**TASK STATEMENT:**
Everything from the line with "faciliter le quotidien" to the final line of the entries is to be set down exactly, except the pictures.

------------------------

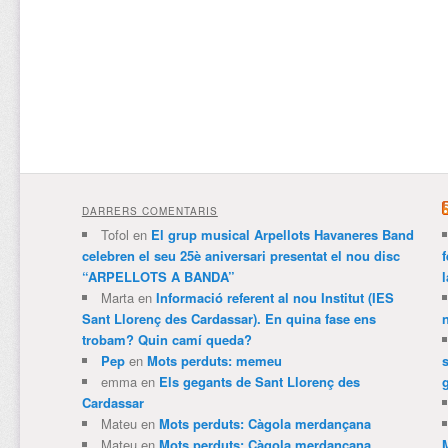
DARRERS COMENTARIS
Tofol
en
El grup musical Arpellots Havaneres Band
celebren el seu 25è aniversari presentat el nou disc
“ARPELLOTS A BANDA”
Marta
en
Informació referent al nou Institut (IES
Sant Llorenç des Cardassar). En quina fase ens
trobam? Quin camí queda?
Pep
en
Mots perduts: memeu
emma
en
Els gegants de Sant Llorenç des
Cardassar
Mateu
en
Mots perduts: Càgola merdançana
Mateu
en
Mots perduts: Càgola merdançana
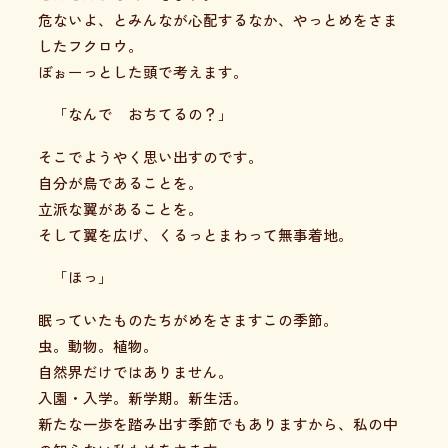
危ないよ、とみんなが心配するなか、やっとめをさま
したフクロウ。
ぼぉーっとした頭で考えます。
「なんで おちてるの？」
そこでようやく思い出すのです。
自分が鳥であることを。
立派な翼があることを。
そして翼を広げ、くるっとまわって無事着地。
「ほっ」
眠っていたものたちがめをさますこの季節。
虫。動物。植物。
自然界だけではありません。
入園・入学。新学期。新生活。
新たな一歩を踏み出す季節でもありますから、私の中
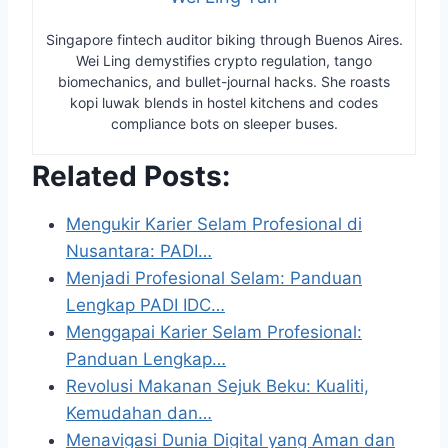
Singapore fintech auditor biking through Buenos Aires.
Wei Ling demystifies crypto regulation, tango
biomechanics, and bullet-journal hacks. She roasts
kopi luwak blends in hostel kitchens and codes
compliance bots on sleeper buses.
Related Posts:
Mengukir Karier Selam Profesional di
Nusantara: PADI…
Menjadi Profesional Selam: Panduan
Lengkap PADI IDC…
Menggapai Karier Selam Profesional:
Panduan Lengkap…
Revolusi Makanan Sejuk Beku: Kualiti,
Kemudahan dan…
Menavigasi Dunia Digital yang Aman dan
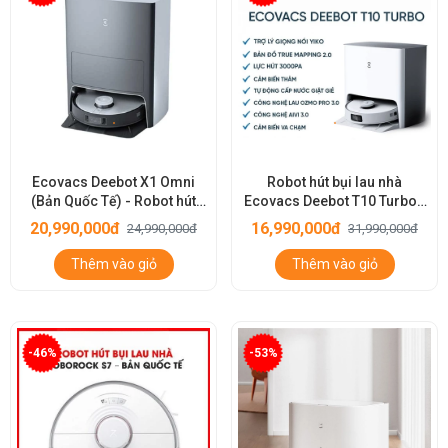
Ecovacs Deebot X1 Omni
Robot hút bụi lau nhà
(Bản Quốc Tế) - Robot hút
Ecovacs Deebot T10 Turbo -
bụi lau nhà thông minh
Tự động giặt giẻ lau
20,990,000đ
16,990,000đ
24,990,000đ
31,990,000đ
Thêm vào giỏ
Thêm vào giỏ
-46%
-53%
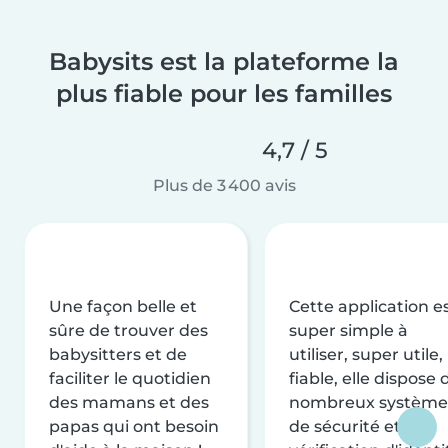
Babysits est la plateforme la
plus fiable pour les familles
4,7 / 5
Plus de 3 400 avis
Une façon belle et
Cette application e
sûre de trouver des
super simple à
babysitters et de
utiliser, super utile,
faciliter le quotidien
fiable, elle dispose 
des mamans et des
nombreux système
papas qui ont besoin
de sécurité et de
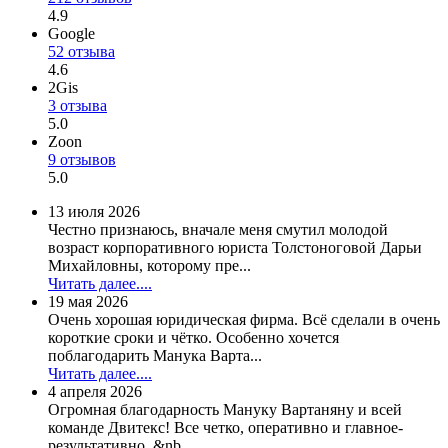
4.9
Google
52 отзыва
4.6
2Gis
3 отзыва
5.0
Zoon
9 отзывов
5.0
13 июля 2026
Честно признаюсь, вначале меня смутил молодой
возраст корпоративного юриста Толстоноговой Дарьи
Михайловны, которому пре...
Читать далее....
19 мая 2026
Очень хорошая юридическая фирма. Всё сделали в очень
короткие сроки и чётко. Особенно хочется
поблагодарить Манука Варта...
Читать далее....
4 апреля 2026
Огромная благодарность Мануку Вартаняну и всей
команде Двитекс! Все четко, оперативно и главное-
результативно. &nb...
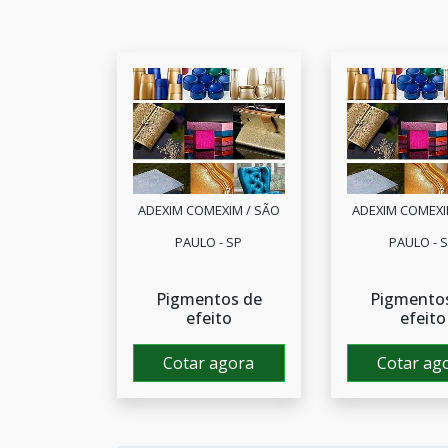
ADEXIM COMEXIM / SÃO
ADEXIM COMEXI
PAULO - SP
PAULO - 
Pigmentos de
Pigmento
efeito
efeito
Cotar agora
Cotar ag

------------------------

**OUTPUT OF THE TASK:**
faciliter le quotidien
fiable, elle dispose 
des mamans et des
nombreux système
papas qui ont besoin
de sécurité et de
4.9
Google
52 отзыва
4.6
2Gis
3 отзыва
5.0
Zoon
9 отзывов
5.0
13 июля 2026
Честно признаюсь, вначале меня смутил молодой
возраст корпоративного юриста Толстоноговой Дарьи
Михайловны, которому пре...
Читать далее....
19 мая 2026
Очень хорошая юридическая фирма. Всё сделали в очень
короткие сроки и чётко. Особенно хочется
поблагодарить Манука Варта...
Читать далее....
4 апреля 2026
Огромная благодарность Мануку Вартаняну и всей
команде Двитекс! Все четко, оперативно и главное-
результативно. &nb...
ADEXIM COMEXIM / SÃO
ADEXIM COMEXI
PAULO - SP
PAULO - 
Pigmentos de
Pigmento
efeito
efeito
Cotar agora
Cotar ag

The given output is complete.